4 Ways to Make Pesto Sauce
Classic pesto sauce is made from fresh basil, garlic, olive oil, pine nuts, and cheese, ground into a paste. Pesto is Italian for pounded. The thing is, in Italy, for centuries this sauce had been made with mortar and pestle. Today, home-made pesto is often made with a blender or a food processor.
5-Minute Crafts has found 4 pesto sauce recipes of famous chefs. If you read them, you can cook plain pasta, mix it with this sauce, and surprise your friends and family.
1. Green pesto
We took this classic pesto genovese recipe from Jamie Oliver. The chef describes the traditional method as something you should use a mortar and a pestle, but you can also mix the ingredients in a blender.
You need:
- 1/2 clove garlic
- big bunch of fresh basil
- handful of pine nuts
- handful of grated Parmesan cheese
- extra virgin olive oil
- salt and pepper
- lemon (optional)
How to make:
- Take a mortar and pestle and pound the garlic with a pinch of sea salt.
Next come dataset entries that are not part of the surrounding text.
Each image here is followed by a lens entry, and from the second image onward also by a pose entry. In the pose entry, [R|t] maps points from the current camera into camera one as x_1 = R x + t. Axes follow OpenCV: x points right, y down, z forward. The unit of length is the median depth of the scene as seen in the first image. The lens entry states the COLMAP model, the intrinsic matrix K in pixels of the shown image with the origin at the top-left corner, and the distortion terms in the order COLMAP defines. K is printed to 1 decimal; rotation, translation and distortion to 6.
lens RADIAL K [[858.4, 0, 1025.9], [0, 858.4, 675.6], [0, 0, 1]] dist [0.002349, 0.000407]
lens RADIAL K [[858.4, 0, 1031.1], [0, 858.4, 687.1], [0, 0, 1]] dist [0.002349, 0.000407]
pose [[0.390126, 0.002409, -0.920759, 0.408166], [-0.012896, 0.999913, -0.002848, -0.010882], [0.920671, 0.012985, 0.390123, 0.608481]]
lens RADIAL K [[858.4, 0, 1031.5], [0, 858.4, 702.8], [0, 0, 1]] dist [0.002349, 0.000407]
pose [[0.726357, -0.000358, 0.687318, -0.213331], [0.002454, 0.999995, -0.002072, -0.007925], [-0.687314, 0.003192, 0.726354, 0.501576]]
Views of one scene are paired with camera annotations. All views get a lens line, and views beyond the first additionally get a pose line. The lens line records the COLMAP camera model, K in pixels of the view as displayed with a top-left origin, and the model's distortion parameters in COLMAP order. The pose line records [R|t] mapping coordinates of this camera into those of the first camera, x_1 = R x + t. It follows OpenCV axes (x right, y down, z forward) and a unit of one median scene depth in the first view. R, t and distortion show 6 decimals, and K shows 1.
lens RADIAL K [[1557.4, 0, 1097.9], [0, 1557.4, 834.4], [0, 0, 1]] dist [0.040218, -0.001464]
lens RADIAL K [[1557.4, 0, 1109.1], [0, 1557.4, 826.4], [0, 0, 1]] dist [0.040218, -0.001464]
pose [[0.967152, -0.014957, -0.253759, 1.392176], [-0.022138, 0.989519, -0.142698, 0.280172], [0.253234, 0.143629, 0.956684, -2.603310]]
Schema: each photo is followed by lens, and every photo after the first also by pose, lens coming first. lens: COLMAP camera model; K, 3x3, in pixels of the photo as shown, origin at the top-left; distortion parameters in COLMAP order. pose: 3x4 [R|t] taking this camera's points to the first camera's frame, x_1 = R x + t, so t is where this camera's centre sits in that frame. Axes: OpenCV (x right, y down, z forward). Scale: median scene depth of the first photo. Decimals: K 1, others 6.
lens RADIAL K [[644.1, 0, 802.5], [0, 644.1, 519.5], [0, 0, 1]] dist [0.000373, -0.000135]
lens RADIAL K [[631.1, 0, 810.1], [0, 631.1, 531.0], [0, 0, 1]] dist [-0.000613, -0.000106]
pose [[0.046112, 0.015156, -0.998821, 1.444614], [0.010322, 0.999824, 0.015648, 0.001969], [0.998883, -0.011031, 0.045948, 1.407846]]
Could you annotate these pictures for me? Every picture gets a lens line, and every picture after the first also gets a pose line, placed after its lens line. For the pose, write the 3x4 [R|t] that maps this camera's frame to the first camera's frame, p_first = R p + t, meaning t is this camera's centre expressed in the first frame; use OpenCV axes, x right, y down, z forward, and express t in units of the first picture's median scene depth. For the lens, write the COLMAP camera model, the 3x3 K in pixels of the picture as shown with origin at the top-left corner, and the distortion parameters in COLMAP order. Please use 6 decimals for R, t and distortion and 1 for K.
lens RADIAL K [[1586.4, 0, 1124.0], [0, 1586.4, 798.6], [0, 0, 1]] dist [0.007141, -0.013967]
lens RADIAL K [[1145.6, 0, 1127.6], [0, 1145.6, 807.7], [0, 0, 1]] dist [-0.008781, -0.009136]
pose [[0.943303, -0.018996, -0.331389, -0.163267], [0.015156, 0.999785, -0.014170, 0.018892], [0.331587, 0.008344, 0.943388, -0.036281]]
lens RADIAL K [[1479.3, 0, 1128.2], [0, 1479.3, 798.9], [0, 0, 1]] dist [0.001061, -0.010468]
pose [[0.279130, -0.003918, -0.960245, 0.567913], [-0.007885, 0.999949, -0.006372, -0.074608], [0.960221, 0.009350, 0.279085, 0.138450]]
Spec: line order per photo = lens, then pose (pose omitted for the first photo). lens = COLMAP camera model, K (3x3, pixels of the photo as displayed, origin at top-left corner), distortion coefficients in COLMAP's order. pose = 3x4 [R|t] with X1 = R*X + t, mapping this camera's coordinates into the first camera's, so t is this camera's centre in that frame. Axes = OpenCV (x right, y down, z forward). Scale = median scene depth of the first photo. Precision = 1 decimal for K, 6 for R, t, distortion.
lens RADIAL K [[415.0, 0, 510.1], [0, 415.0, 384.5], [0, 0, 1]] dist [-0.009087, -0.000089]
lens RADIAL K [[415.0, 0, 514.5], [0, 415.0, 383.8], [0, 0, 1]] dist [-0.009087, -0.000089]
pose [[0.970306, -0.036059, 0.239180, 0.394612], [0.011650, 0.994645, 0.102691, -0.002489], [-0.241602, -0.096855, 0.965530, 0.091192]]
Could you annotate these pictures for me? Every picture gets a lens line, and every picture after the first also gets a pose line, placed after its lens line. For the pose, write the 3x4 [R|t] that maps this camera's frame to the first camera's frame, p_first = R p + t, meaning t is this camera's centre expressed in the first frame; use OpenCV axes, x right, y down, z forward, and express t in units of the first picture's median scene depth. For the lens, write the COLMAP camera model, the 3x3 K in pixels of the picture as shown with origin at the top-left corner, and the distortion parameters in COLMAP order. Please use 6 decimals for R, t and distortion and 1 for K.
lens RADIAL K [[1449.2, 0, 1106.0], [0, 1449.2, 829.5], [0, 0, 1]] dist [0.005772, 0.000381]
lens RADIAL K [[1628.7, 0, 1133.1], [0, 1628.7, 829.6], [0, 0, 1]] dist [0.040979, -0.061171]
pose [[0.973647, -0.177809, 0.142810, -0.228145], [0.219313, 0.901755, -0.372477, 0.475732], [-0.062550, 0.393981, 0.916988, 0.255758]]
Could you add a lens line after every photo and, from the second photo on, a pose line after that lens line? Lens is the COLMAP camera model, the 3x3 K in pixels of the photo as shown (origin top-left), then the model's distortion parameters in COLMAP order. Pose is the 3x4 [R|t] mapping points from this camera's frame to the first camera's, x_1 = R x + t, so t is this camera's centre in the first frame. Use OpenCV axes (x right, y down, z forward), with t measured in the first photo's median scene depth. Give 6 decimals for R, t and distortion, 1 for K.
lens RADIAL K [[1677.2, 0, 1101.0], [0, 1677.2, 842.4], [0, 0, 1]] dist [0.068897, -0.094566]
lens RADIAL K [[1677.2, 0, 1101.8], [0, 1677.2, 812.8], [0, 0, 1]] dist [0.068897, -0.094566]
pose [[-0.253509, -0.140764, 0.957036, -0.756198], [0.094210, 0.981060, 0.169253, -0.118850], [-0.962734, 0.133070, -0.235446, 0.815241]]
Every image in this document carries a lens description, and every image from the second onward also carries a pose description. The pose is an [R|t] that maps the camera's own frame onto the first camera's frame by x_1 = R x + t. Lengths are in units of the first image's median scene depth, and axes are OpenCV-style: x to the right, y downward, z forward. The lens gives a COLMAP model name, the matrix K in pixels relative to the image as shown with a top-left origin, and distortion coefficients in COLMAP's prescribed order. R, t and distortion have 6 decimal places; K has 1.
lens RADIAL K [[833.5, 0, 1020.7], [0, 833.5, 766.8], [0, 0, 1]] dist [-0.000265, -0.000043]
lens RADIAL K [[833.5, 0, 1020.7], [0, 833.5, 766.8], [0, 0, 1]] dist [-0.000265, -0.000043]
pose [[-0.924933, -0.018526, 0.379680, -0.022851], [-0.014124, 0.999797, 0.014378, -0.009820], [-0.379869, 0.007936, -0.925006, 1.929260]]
- Cut the basil and grind them into a paste.
- Add pine nuts. You can fry them a little on the pan to make the sauce creamy.
- Pound the nuts and add some of the grated Parmesan cheese.
- Sprinkle the mix with a bit of olive oil to connect the ingredients and create viscosity.
- Add more cheese, salt, and black pepper.
- Taste the sauce. If needed, add more grated cheese or olive oil until you are satisfied with the taste and texture.
- You can add some lemon juice to make the sauce a bit sour, but it’s optional.
2. Red pesto
Another popular kind of sauce is pesto rosso from Sicily. Its recipe is a bit like the previous one but instead of pine nuts, almond are used, and tomatoes make the sauce red.
This recipe was taken from Gordon Ramsay. He suggests mixing the ingredients in a blender.
You need:
- 2 garlic cloves
- 30 grams fresh basil
- 50 grams almonds
- 60 grams grated Parmesan cheese
- 100 grams sun-dried tomatoes
- 100 grams olive oil
How to make:
- Prepare all the ingredients and put them into a blender.
- Mix the ingredients until you have a homogenous mix.
3. Pesto with peas
Jamie Oliver suggests an experiment where instead of a lot of basil, you need green peas. This is a good option if you want to make it fresher and with more of a herbal taste pesto or if you a limited in the ingredients for the traditional recipe.
If the latter is true, Jamie suggests swapping pine nuts with almonds. You don’t have to have classic Parmesan — you can just add any firm cheese you have in your kitchen.
Just like in the first recipe, Jamie uses a mortar and a pestle to make the sauce but you are free to use a blender.
You need:
- 100 grams frozen peas
- 1/4 garlic clove
- 30 grams of pine nuts or any other nuts
- 2 sprigs of fresh basil or mint
- 30 grams of Parmesan cheese or any other firm cheese
- 2 tbsp extra virgin olive oil
- salt and black pepper
How to make:
- Put a strainer into a pot of boiling water or even into the pot with the pasta while it’s being cooked. Add the peas into the strainer and blanch them for 2 minutes.
- Take the pestle and the mortar and grind the garlic with a pinch of sea salt. Add nuts and basil.
- Remove the water from the peas and add them to the mix. Pound them to the texture you like: fine, medium, or chunky.
- Add the cheese and around 2 tbsp of extra virgin oil. Mix the ingredients, add salt and black pepper.
4. Pesto with fried peppers
Another Jamie Oliver’s experiment is red pesto where instead of sun-dried tomatoes, you use fried peppers, and fresh thyme instead of basil. He replaced pine nuts with hazelnut, and instead of Parmesan, he uses another famous goat-milk based cheese — pecorino. But you can replace pecorino with any goat cheese you have.
You need:
- 2 garlic cloves
- 1/2 bunches or fresh thyme
- 450 grams of fried red peppers
- handful of hazelnut
- handful of grated pecorino cheese
- extra virgin olive oil
- salt and pepper
How to make:
- Fry the thyme and hazelnuts until they’re golden.
- Pound the thyme and hazelnuts with cut peppers and garlic.
- Add sea salt and black pepper.
- Add grated cheese and enough olive oil. Mix the ingredients in any way you want until you have the texture you like.